I've also been trying to decide when it's best to use withMutations vs not. So far I have always been using withMutations when I need to loop through a list of items with unknown size n
, and perform n
mutations on a single map.
Example:
updateItems(state, items) {
return state.withMutations(state => {
items.forEach(item => {
state.set(item.get('id'), item);
});
});
}
What I wanted to know, is if I should use withMutations on a smaller known set of updates, or if I should just chain set
.
Example:
setItems(state, items, paging) {
return state.set('items', items).set('paging', paging);
}
Or:
setItems(state, items, paging) {
return state.withMutations(state => {
state.set('items', items);
state.set('paging', paging);
});
}
In this case, I would prefer to use the first option (chained set
calls), but I wasn't sure of the performance impact. I created this jsPerf to test some similar cases: http://jsperf.com/immutable-batch-updates-with-mutations.

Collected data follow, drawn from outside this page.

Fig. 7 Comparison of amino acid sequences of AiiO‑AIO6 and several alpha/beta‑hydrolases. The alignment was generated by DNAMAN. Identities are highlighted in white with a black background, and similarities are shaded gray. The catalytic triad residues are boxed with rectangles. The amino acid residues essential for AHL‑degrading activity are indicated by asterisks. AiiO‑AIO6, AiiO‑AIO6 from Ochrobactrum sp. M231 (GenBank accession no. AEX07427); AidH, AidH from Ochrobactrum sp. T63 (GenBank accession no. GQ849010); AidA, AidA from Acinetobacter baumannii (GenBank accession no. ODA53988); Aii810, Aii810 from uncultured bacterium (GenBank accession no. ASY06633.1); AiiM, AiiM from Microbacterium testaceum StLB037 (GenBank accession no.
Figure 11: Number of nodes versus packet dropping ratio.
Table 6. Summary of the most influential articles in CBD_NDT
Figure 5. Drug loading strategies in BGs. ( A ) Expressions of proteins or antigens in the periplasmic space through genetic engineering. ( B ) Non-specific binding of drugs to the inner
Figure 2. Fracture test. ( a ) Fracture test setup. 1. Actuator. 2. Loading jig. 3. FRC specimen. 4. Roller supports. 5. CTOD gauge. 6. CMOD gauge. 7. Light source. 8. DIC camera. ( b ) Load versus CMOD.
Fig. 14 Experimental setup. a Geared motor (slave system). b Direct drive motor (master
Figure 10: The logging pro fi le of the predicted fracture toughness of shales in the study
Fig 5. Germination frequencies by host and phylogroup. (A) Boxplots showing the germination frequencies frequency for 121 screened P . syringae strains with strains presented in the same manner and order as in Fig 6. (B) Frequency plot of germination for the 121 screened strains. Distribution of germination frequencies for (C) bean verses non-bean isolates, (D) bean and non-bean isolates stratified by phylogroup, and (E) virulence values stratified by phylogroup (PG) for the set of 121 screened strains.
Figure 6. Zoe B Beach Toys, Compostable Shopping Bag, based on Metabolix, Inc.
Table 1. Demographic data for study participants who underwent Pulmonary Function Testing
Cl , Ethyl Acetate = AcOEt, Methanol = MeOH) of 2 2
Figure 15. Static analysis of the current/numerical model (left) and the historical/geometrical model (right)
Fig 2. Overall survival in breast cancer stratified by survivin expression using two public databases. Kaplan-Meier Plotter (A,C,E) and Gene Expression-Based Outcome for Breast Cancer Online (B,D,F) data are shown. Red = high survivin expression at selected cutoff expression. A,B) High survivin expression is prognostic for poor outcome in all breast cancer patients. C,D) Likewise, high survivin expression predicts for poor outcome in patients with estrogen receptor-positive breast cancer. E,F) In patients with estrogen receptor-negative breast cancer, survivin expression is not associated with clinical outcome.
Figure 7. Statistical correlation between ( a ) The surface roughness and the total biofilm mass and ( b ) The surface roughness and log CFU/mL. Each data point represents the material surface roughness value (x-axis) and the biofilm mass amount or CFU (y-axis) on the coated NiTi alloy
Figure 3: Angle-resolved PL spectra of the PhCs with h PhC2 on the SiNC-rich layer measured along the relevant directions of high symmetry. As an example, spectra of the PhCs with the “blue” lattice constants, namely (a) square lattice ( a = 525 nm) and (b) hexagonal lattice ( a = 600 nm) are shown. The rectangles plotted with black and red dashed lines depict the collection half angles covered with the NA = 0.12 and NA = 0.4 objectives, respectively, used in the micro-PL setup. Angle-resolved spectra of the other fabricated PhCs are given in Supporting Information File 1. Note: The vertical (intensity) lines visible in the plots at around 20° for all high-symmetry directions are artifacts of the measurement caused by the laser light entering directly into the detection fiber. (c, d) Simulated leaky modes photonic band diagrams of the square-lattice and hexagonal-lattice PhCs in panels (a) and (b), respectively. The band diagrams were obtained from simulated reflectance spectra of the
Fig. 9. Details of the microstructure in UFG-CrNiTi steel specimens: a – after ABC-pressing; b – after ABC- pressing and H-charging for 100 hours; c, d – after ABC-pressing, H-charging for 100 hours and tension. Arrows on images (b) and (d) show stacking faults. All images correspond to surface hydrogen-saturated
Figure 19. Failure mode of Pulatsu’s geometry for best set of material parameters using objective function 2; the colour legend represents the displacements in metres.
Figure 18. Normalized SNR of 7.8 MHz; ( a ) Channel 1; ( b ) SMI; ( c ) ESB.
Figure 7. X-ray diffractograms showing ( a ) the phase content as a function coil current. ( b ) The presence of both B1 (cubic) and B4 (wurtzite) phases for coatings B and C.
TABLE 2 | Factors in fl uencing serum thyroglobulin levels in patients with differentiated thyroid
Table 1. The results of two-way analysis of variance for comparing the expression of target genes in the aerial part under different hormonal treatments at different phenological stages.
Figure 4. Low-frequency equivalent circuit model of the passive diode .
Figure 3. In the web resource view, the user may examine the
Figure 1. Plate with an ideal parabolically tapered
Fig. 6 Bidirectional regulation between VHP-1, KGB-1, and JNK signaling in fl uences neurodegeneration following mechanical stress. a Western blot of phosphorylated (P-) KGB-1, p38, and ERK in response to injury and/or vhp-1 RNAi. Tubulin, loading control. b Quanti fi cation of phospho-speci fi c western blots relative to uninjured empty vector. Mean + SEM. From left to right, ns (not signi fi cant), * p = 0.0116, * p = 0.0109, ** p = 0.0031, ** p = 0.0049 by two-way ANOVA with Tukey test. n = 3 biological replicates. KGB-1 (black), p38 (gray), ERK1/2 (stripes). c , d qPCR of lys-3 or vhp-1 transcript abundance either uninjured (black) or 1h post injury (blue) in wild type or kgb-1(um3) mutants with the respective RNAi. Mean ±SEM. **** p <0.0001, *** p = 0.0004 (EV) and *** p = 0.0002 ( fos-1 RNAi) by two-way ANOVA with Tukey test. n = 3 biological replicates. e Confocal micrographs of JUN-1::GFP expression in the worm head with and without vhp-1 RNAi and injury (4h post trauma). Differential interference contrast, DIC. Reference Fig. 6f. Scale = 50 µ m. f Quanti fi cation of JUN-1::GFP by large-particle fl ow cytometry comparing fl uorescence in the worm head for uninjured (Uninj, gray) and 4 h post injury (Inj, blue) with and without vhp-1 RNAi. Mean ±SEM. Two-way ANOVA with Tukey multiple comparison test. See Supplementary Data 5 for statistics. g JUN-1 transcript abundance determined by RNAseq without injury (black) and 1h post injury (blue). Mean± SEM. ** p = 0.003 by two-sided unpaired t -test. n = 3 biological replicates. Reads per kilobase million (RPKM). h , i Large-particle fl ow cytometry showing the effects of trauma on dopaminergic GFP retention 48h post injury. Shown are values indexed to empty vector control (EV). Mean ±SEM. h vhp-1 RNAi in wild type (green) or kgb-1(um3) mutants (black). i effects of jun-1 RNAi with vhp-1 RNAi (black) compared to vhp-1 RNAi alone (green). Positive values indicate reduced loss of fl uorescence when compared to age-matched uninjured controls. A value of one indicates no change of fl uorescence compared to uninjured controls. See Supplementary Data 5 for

I ran batches of 2 updates and 100 updates, using an empty inital map, and a complex initial map, both using withMutations
and just chaining set
.
The results seem to show that withMutations
was always better on the 100 update case, regardless of initial map. withMutations
performed marginally better on the 2 update case when starting with an empty map. However, just chaining 2 set
calls performed better when starting with a complex map.